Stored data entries

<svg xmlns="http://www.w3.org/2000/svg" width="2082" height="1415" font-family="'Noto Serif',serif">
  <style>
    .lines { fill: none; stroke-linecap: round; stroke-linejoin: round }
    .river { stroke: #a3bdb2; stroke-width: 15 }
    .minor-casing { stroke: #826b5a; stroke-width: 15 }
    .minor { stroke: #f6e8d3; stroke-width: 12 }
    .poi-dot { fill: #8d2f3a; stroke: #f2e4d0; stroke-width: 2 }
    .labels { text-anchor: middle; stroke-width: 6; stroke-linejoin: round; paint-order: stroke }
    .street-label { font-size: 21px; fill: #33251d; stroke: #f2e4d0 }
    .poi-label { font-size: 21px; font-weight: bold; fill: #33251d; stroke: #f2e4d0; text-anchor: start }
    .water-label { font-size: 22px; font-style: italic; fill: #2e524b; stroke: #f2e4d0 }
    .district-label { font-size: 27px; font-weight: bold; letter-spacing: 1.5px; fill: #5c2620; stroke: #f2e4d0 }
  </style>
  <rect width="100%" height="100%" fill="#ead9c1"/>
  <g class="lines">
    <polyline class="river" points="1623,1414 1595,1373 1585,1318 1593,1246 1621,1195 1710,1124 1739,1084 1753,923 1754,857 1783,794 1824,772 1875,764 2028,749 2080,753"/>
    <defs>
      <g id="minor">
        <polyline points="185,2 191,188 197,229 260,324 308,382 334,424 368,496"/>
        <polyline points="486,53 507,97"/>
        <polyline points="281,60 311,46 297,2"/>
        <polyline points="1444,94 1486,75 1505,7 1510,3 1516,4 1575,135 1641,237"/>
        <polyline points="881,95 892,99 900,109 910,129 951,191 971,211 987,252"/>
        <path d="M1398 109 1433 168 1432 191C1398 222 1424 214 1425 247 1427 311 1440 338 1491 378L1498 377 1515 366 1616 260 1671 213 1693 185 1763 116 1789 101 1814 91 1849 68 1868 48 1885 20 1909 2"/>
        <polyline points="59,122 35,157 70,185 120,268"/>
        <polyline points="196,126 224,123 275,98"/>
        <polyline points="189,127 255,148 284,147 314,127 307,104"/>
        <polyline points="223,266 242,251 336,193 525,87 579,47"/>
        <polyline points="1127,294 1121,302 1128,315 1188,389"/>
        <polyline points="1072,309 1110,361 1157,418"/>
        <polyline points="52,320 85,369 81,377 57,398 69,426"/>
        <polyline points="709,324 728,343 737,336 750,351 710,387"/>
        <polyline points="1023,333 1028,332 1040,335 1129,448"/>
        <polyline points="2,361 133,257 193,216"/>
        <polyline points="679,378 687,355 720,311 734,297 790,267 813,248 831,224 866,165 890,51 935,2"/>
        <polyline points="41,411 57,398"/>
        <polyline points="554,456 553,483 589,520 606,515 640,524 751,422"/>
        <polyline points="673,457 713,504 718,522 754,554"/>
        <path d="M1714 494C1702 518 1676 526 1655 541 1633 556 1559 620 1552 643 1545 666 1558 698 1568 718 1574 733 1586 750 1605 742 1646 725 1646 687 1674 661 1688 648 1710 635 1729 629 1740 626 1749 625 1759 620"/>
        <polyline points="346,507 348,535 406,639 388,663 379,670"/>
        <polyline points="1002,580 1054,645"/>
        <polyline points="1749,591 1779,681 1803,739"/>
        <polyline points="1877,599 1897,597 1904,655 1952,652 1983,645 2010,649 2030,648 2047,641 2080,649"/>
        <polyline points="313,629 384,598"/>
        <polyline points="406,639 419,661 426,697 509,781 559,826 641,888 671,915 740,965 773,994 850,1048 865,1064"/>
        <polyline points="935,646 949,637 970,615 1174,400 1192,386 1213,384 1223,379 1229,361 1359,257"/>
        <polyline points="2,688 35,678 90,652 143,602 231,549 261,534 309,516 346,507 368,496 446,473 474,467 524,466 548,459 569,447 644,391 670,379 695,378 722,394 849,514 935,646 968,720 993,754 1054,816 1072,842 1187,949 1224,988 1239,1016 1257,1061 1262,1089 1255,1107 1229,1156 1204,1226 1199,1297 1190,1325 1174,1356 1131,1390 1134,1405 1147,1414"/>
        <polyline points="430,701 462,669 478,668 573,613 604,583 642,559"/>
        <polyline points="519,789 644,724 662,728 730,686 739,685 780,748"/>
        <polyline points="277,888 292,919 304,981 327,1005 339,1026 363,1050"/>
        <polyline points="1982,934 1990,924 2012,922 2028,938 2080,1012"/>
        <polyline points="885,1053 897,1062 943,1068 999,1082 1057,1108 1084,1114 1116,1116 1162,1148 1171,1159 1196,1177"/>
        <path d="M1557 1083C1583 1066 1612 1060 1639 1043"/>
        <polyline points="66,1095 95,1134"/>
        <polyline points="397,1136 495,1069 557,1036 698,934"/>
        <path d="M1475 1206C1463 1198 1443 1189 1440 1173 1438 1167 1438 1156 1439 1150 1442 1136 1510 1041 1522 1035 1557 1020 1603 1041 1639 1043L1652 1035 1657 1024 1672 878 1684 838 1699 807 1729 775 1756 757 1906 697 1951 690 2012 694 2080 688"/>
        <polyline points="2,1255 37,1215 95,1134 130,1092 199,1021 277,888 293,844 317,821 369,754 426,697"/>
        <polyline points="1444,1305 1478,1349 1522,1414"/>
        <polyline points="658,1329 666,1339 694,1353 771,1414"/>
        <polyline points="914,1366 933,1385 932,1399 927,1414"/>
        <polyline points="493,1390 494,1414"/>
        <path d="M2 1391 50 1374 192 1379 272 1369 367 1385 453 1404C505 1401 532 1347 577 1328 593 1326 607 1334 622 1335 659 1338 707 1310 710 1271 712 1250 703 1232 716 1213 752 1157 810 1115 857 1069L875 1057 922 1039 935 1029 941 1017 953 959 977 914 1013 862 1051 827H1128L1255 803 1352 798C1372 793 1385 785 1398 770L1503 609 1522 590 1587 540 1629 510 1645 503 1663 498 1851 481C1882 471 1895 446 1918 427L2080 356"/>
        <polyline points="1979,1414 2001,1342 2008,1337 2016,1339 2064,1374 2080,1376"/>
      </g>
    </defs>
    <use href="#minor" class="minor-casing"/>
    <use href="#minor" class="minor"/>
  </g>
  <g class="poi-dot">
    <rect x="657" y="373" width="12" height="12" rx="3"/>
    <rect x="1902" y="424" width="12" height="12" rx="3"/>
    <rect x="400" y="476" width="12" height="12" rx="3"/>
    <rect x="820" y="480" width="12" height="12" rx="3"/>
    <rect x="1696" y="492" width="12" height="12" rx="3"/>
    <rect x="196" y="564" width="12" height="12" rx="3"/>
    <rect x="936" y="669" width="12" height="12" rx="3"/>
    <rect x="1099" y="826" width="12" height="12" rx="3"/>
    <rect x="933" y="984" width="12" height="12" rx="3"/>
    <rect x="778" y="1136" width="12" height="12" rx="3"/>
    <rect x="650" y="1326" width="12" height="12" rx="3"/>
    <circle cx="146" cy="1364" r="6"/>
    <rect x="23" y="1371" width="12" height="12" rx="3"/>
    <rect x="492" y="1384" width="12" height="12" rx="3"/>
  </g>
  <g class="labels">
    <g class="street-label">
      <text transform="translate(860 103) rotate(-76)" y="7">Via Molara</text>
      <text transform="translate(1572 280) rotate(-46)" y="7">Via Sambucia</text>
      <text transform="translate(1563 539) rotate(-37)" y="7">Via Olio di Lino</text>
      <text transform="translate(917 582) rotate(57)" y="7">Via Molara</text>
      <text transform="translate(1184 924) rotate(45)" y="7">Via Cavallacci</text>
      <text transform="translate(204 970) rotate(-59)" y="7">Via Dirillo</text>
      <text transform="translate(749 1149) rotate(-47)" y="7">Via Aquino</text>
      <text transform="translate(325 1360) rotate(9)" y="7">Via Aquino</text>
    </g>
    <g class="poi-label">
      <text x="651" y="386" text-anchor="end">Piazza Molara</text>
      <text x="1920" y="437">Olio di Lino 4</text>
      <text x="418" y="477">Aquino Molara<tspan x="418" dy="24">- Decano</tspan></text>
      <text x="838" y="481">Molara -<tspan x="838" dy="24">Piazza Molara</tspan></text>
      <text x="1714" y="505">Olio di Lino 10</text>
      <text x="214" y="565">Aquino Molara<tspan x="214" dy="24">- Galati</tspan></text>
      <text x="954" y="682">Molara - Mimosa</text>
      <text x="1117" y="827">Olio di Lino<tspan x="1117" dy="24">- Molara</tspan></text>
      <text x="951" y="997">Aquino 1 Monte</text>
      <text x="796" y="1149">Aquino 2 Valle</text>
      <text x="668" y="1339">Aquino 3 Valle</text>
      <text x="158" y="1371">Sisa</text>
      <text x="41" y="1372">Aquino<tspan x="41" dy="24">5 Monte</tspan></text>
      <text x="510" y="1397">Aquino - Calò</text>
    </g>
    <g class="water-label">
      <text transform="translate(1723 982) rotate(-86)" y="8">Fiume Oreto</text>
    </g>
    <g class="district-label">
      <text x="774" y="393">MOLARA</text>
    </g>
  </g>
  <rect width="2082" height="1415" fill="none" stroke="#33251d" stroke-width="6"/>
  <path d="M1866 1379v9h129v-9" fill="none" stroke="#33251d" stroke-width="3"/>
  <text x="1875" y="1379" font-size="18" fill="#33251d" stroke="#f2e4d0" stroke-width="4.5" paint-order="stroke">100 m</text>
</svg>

* Task description *
The answer must consist of every line from the data that contains the word "round".

* Task output *
    .lines { fill: none; stroke-linecap: round; stroke-linejoin: round }
    .labels { text-anchor: middle; stroke-width: 6; stroke-linejoin: round; paint-order: stroke }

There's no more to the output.